### Consigne a
Indiquez si chacune des affirmations suivantes concorde avec l'extrait ci-dessous, en répondant par oui ou par non et en citant fidèlement les mots décisifs de l'extrait : (i) Hatem est un officier de police corrompu ; (ii) Cherif est fiancé à Nour ; (iii) l'action du film se situe dans un quartier populaire du Caire.
=-=-=
Sur fond de rivalités amoureuses, un tableau social du
Caire
Un
bon, une belle et un truand occupent le devant de la
scène (un quartier populaire du Caire) du nouveau film
du vétéran égyptien, Youssef Chahine. Le bon se nomme
évidemment Cherif, c'est un jeune homme beau,
intelligent et intègre qui exerce la prestigieuse
fonction de substitut du procureur. Hatem, le truand,
est un officier de police corrompu, bête, vieux et
méchant, qui fait régner la terreur dans le quartier.
La belle, Nour, est une jeune fille pure et bien faite
de sa personne, qui convoite autant Cherif, fiancé à
une snob égoïste, qu'Hatem, ivre de concupiscence, ne
la convoite.
Sur
cette trame qui annonce la couleur du bon vieux mélo
égyptien et du grand spectacle populaire, quoi de neuf
? Rien de spécial en vérité, si ce n'est la vieille
inclination de Chahine pour le revisiter sous les
auspices du rentre-dedans politique, du brouillage
permanent des cartes, et somme toute de beaucoup plus
d'ambiguïté qu'il n'y paraît. Cela tient avant tout à
la manière très enlevée dont le cinéaste ménage des
registres antagonistes, conjuguant allégrement l'eau de
rose au tragique, la bouffonnerie à la cruauté, le
grotesque à la cruauté.
=-=-=
### Consigne b
Comptez les lignes de la liste ci-dessous qui contiennent la chaîne « Bahan », puis donnez uniquement ce nombre.

[Entrées du jeu de données]
=-=-=
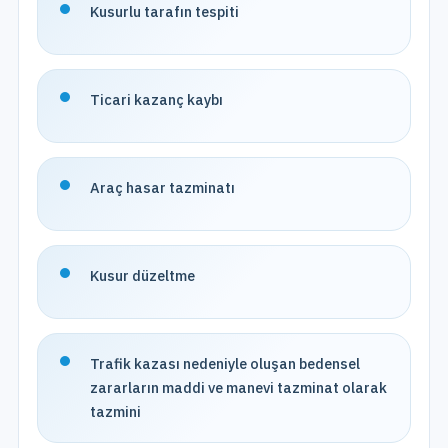
Kusurlu tarafın tespiti
Ticari kazanç kaybı
Araç hasar tazminatı
Kusur düzeltme
Trafik kazası nedeniyle oluşan bedensel
zararların maddi ve manevi tazminat olarak
tazmini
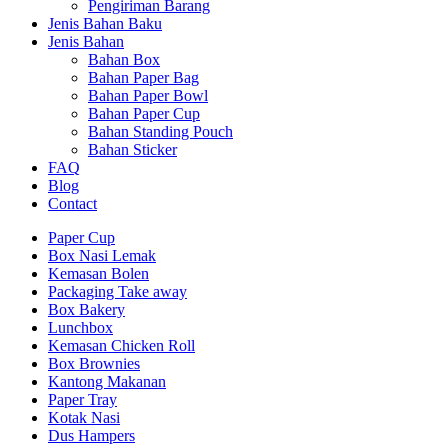
Pengiriman Barang
Jenis Bahan Baku
Jenis Bahan
Bahan Box
Bahan Paper Bag
Bahan Paper Bowl
Bahan Paper Cup
Bahan Standing Pouch
Bahan Sticker
FAQ
Blog
Contact
Paper Cup
Box Nasi Lemak
Kemasan Bolen
Packaging Take away
Box Bakery
Lunchbox
Kemasan Chicken Roll
Box Brownies
Kantong Makanan
Paper Tray
Kotak Nasi
Dus Hampers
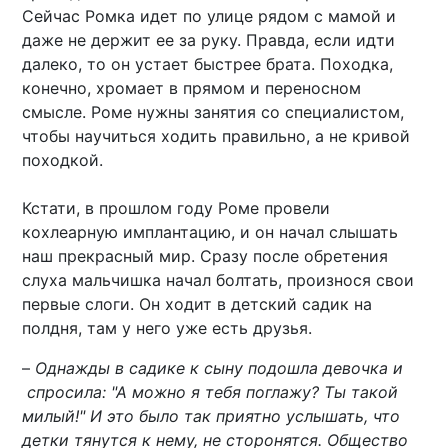
Сейчас Ромка идет по улице рядом с мамой и
даже не держит ее за руку. Правда, если идти
далеко, то он устает быстрее брата. Походка,
конечно, хромает в прямом и переносном
смысле. Роме нужны занятия со специалистом,
чтобы научиться ходить правильно, а не кривой
походкой.
Кстати, в прошлом году Роме провели
кохлеарную имплантацию, и он начал слышать
наш прекрасный мир. Сразу после обретения
слуха мальчишка начал болтать, произнося свои
первые слоги. Он ходит в детский садик на
полдня, там у него уже есть друзья.
–
Однажды в садике к сыну подошла девочка и
спросила: "А можно я тебя поглажу? Ты такой
милый!" И это было так приятно услышать, что
детки тянутся к нему, не сторонятся. Общество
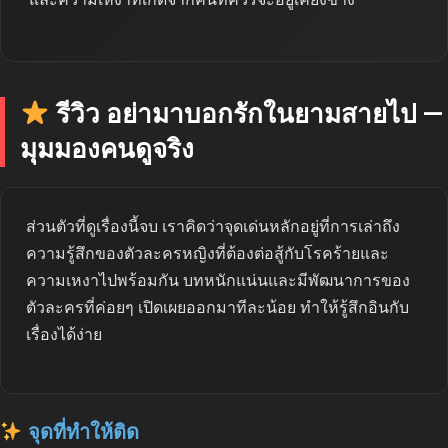
รีวิว อย่ามาบอกรักในยามสายไป —
มุมมองคนดูจริง
ส่วนตัวที่ดูเรื่องนี้จบ เราคิดว่าจุดเด่นหลักอยู่ที่การเล่าถึง
ความรู้สึกของตัวละครหญิงที่ต้องต่อสู้กับโรคร้ายและ
ความเหงาไปพร้อมกัน บทหนักแน่นและมีพัฒนาการของ
ตัวละครที่ค่อยๆ เปิดเผยออกมาทีละน้อย ทำให้รู้สึกอินกับ
เรื่องได้ง่าย
จุดที่ทำให้ติด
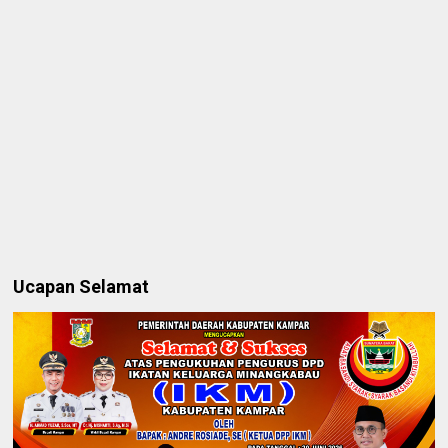
Ucapan Selamat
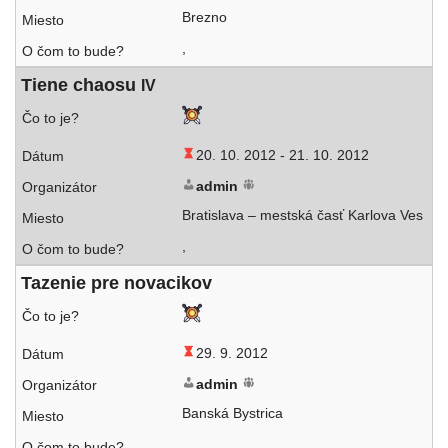
Brezno
,
Tiene cha­osu
IV
20. 10. 2012 -
21. 10. 2012
admin
Bratislava – mest­ská časť Karlova Ves
,
Tazenie pre novacikov
29. 9. 2012
admin
Banská Bystrica
,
=-=-=
### Réponse attendue a
(i) Oui : « Hatem, le truand, est un officier de police corrompu ».
(ii) Non : « Cherif, fiancé à une snob égoïste ».
(iii) Oui : « (un quartier populaire du Caire) ».

### Réponse attendue b
8